Guards assigned to protect Habib were disarmed and the medical staff told to leave. According to rebel sources, Habib was then beaten and shot multiple times, including a final shot to the face.
The Omari Brigades, which receive much of their backing from Saudi Arabia, had complained bitterly since Al Qatahneh's death that the court was moving too slowly, accusing it of ignoring the case and neglecting their complaint.
After the killing, the Omari Brigades said they had lost faith in the rebel legal proceedings and, therefore, had no choice but to take action "to prevent [further] discord".
Just as Al Qatahneh's death was a setback for moderate rebels on the southern front as they were gaining momentum against the Assad regime, Habib's killing delivered a blow to the nascent, loosely defined legal system the Omari Brigades and other western- and Gulf-backed factions had agreed to be part of.
Those courts, mixing tribal, Islamic and customary systems of justice, have had some success maintaining order in rebel-held southern Syria compared to the infighting and chaos seen elsewhere in the country.

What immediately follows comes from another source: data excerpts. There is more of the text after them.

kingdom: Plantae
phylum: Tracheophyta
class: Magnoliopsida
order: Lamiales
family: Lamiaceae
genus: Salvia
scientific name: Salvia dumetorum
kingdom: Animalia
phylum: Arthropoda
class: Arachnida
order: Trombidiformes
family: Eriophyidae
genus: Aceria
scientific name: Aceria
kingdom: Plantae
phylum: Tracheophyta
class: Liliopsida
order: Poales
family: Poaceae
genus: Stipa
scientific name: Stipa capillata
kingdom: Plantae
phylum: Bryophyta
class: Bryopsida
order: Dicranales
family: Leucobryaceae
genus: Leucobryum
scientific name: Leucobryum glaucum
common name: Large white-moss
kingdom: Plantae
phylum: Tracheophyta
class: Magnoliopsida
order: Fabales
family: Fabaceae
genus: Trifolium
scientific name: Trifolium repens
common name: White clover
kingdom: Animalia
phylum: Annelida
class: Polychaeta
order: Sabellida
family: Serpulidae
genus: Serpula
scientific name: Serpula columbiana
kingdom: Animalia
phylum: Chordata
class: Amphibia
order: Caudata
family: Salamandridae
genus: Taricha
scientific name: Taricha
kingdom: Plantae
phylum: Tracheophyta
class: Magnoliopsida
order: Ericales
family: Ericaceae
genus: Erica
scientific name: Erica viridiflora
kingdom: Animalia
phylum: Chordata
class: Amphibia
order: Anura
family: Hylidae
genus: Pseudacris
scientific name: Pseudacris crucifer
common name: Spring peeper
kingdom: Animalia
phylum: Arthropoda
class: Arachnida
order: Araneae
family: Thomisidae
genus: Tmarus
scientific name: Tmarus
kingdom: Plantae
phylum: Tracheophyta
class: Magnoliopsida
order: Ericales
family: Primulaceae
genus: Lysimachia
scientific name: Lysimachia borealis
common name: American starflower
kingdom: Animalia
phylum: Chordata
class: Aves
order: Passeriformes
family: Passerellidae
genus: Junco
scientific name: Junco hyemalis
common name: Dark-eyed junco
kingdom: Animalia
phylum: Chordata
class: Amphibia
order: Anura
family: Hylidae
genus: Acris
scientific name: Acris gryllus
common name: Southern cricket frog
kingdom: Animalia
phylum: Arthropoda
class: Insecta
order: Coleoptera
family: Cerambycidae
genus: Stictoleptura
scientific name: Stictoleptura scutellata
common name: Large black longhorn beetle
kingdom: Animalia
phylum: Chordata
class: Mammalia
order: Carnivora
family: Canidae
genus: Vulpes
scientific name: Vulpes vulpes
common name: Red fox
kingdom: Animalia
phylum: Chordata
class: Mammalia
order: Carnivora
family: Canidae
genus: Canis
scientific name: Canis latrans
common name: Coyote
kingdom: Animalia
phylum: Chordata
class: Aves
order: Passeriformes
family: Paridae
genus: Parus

But the system has been far from perfect – often ignored by powerful rebel groups, and contested by extremist factions such as Al Nusra, which have sought their own, parallel justice system.
"Habib's killing has thwarted our efforts and given a pretext to the Islamist movements to say that the Free Syrian Army is not really committed to the courts that we have obliged those Islamist movements to be part of," said a moderate rebel commander.
"It could shake up people's trust in the courts and mean people start taking the law in their hands," he said.
And, rather than bringing the matter to a close, the killing of Habib pushed Deraa closer to a tribal war, on top of the war against regime forces it is already fighting.
The Hashish tribe, which had promised Habib protection, demanded Iyad Qatahneh and anyone else involved in the murder hand themselves in for punishment.
It sent armed squads to seize the Omari Brigades headquarters – which the latter had already evacuated – and set up checkpoints to try to catch the men.
For weeks, both sides in the dispute detained members from the rival factions and sought to drum up support from other rebel groups, many of which opted to stay out of the dispute.
"They considered it a Bedouin conflict but many rebel groups were supportive of the Hashish tribe's actions, because they were following the laws," said a senior rebel commander involved in southern front operations.
By the start of this month, and with regime forces successfully hitting rebel headquarters, an uneasy truce had been struck between the Omari Brigades and the Hashish tribal alliance, mediated by other rebel factions, with each staying out of areas controlled by the other to avoid outright confrontation.
A tribal council in Deraa called on both sides to end the dispute with Habib's death.
"Our enemy is the Nusayri Regime …. we fought in one boat and we have one aim. Qais Al Qatahneh and Qaisar Habib are brothers … and there are many who want to distort and do not wish us victory," the council said.
Nusayri is a pejorative term for the Alawite-dominated Assad regime. Deraa is a Sunni-majority area.
So far, that plea for unity has not gained traction.
The fragile truce continues to hold but the Hashish alliance insists a new court be established to punish Habib's killers.
If it is not, they will take justice into their own hands.